BOARDING HOUSE
You rented a room and the room came with dinner. The boarding house was the first American institution that understood the most basic equation of arrival which was that a person who has just come to a new city needs a bed and a meal and does not yet know anyone who will provide either. The boarding house was run by a woman and the running by a woman was not incidental. The boarding house was one of the few businesses a woman could operate in the nineteenth century because the boarding house was an extension of the home and the extension of the home was the loophole that allowed women to earn money in a country that had decided women should not earn money. The landlady set the rules and the rules were the civilization. No drinking. No visitors after nine. Dinner at six and if you were late the food was cold and the cold food was the consequence.
The boarding house built America's cities. In eighteen fifty more than half the population of New York City either lived in a boarding house or took in boarders and the more than half meant the boarding house was not an alternative to the American home. The boarding house was the American home. Irish immigrants arriving at Castle Garden stepped off the boat and walked to a boarding house on the Lower East Side and the walking to a boarding house was the first act of every American life that began with a crossing. The boarding house near the factory was where the mill workers lived in Lowell Massachusetts and the living near the factory was the company's design because the Lowell mill girls were young women from New England farms and their parents would not let them go to the city unless the city provided a boarding house with a landlady who enforced a curfew and the enforcing of a curfew was the supervision that made industrialization possible. By eighteen eighty there were over a hundred thousand boarding houses in America and the hundred thousand was the infrastructure of migration that no government built and no government funded.
The boarding house table was where strangers became a household. You sat at a long table with twelve people and the twelve people were a clerk and a teacher and a telegraph operator and a traveling salesman and a widow and a man who said he was a doctor and might have been. The landlady served the food family style and the serving family style meant you passed the potatoes to a person whose name you had learned yesterday and the passing of potatoes to a person whose name you had learned yesterday was the intimacy and the intimacy was involuntary and the involuntary was the democracy. The boarding house was where Abraham Lincoln lived when he first came to Springfield Illinois. The boarding house was where Stephen Crane wrote Maggie: A Girl of the Streets. The boarding house was where countless American stories began because the boarding house was the staging ground and the staging ground was where you lived while you figured out who you were going to become in this city that did not yet know your name.

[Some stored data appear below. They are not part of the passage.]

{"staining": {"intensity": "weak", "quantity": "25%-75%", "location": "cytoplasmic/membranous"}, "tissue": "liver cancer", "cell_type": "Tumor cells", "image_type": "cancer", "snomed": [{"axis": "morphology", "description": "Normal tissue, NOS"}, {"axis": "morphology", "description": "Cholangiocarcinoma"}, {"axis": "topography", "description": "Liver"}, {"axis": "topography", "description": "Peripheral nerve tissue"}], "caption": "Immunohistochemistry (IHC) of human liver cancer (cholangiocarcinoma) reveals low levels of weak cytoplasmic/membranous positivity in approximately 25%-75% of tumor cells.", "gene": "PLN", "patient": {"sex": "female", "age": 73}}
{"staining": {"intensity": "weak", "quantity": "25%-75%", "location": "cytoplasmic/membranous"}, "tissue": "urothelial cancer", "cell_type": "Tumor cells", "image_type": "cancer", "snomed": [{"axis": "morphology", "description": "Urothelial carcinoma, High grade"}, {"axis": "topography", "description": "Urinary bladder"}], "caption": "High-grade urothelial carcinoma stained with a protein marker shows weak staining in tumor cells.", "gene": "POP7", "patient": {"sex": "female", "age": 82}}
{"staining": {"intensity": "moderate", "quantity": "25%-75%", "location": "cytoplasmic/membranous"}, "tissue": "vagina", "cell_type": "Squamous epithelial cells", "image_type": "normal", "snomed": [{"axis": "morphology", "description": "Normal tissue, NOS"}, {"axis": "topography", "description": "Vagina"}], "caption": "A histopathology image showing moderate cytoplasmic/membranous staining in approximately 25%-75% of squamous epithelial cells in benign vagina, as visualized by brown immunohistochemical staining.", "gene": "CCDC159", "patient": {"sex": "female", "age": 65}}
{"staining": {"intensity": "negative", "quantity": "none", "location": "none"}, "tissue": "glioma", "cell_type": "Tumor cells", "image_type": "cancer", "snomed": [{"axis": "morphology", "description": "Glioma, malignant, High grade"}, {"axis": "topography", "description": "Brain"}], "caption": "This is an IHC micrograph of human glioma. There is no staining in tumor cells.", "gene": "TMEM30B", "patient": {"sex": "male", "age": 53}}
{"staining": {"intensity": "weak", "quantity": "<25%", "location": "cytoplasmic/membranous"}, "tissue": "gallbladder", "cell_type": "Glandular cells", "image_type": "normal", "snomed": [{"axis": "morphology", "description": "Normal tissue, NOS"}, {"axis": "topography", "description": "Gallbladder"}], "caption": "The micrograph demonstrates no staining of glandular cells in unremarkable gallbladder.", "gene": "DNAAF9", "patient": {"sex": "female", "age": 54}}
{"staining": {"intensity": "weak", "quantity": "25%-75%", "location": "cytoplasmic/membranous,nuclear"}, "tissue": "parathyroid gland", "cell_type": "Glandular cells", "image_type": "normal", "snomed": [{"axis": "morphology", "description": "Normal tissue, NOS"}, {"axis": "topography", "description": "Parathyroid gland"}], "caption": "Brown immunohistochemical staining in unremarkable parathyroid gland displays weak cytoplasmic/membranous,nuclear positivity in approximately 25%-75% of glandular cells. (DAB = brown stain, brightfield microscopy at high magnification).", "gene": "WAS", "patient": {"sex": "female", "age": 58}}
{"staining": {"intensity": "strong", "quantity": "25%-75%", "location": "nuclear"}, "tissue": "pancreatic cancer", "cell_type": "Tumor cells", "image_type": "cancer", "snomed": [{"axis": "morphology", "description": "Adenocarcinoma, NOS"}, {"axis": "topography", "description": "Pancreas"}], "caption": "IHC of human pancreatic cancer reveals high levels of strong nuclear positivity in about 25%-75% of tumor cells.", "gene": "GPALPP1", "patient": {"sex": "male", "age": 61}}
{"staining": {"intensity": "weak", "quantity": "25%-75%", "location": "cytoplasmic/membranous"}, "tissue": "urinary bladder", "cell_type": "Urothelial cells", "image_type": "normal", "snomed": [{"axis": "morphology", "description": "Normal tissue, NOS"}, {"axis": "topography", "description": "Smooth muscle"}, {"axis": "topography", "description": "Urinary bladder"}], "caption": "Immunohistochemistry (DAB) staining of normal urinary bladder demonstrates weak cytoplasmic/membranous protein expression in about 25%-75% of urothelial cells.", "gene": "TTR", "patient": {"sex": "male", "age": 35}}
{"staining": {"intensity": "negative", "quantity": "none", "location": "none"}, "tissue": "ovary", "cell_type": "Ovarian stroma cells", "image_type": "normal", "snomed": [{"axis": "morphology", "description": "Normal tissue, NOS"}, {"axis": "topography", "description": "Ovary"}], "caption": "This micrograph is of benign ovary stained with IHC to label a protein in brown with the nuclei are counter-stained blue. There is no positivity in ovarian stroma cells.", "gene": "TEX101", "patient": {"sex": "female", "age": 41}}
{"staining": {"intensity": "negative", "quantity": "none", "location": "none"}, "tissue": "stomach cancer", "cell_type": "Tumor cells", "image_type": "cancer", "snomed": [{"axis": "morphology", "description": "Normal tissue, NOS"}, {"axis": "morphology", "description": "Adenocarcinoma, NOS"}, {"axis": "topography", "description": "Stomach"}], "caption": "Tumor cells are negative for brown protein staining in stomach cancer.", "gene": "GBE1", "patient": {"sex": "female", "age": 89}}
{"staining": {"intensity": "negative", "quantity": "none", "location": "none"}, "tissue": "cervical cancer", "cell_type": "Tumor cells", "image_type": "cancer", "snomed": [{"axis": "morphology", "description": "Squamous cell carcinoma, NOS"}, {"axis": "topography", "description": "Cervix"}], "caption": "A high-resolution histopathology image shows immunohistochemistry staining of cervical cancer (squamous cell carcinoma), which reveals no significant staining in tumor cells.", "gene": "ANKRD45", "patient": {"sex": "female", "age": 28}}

The parlor was the room where the boarders gathered after dinner and the gathering was the society. The parlor had a piano that someone could play and the someone who could play was the entertainment. The parlor was where courtships happened under the landlady's eye and the landlady's eye was the chaperon that propriety required. The parlor was where the boarders read the newspaper aloud and discussed the election and the discussing of the election in a room full of strangers who shared a bathroom was the political discourse of nineteenth century America. The single room upstairs had a bed and a washstand and a hook on the door for your coat and the hook on the door for your coat was all the closet space you had and the all the closet space you had was enough because you owned one suit. The room cost between two and five dollars a week and the two to five dollars included three meals a day and the three meals a day was the economy that made the boarding house work because the landlady could feed twelve people for less than twelve people could feed themselves.
The boarding house is gone. Zoning laws killed it. Cities passed ordinances in the early twentieth century that separated residential from commercial and the separating meant a house could not also be a business and the house that could not also be a business was the end of the boarding house. The single room occupancy hotel replaced the boarding house and the replacing was the downgrade because the hotel did not serve dinner and the not serving dinner meant you ate alone and the eating alone was the isolation that the boarding house had solved. The apartment replaced the boarding house for the middle class and the replacing was the privacy that Americans decided they wanted more than community and the wanting privacy more than community was the choice that defined the twentieth century. Nobody passes the potatoes to a stranger anymore. Nobody sits at a long table with twelve people they did not choose. Nobody lives in a room with a hook on the door for their coat and eats three meals cooked by a woman whose rules are the civilization. The boarding house understood something about arrival that America has forgotten which is that the person who has just come to a new city needs not just a bed and a meal but a table with other people at it and the other people at the table are the difference between arrival and loneliness.